* _Work required_:
Write the data out again exactly, with every picture removed.

[Stored data]
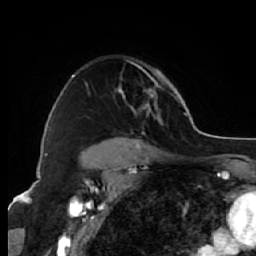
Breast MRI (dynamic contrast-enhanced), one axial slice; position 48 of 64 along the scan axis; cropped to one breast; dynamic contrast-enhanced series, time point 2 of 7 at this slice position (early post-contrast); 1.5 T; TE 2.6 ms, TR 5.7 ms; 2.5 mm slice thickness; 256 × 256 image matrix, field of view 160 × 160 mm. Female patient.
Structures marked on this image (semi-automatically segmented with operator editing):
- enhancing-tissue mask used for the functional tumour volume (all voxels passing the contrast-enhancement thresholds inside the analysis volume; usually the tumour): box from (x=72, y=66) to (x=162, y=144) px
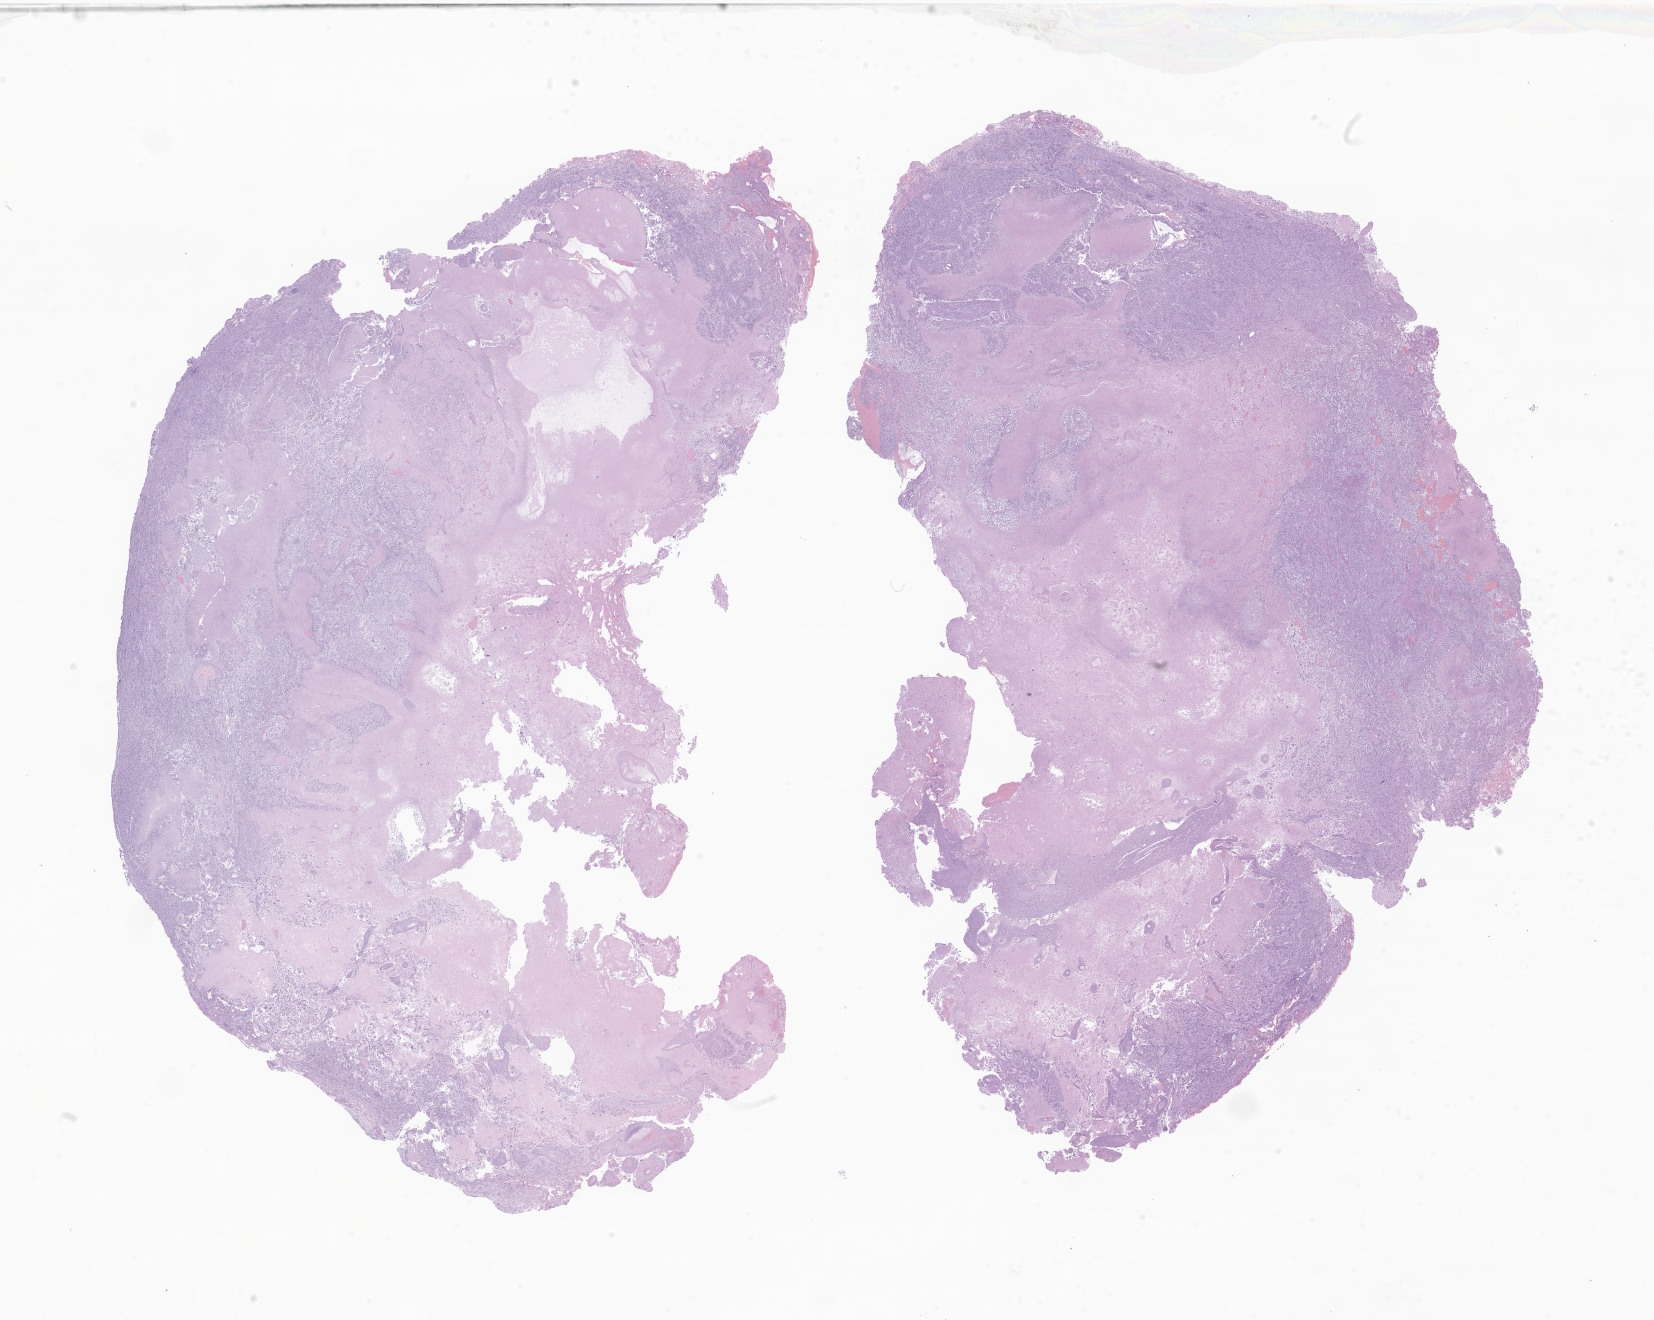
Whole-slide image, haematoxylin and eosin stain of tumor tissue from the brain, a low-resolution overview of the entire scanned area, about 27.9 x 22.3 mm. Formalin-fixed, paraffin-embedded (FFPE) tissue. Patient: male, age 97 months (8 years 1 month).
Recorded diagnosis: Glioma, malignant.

* _Exercise response_:
Breast MRI (dynamic contrast-enhanced), one axial slice; position 48 of 64 along the scan axis; cropped to one breast; dynamic contrast-enhanced series, time point 2 of 7 at this slice position (early post-contrast); 1.5 T; TE 2.6 ms, TR 5.7 ms; 2.5 mm slice thickness; 256 × 256 image matrix, field of view 160 × 160 mm. Female patient.
Structures marked on this image (semi-automatically segmented with operator editing):
- enhancing-tissue mask used for the functional tumour volume (all voxels passing the contrast-enhancement thresholds inside the analysis volume; usually the tumour): box from (x=72, y=66) to (x=162, y=144) px
Whole-slide image, haematoxylin and eosin stain of tumor tissue from the brain, a low-resolution overview of the entire scanned area, about 27.9 x 22.3 mm. Formalin-fixed, paraffin-embedded (FFPE) tissue. Patient: male, age 97 months (8 years 1 month).
Recorded diagnosis: Glioma, malignant.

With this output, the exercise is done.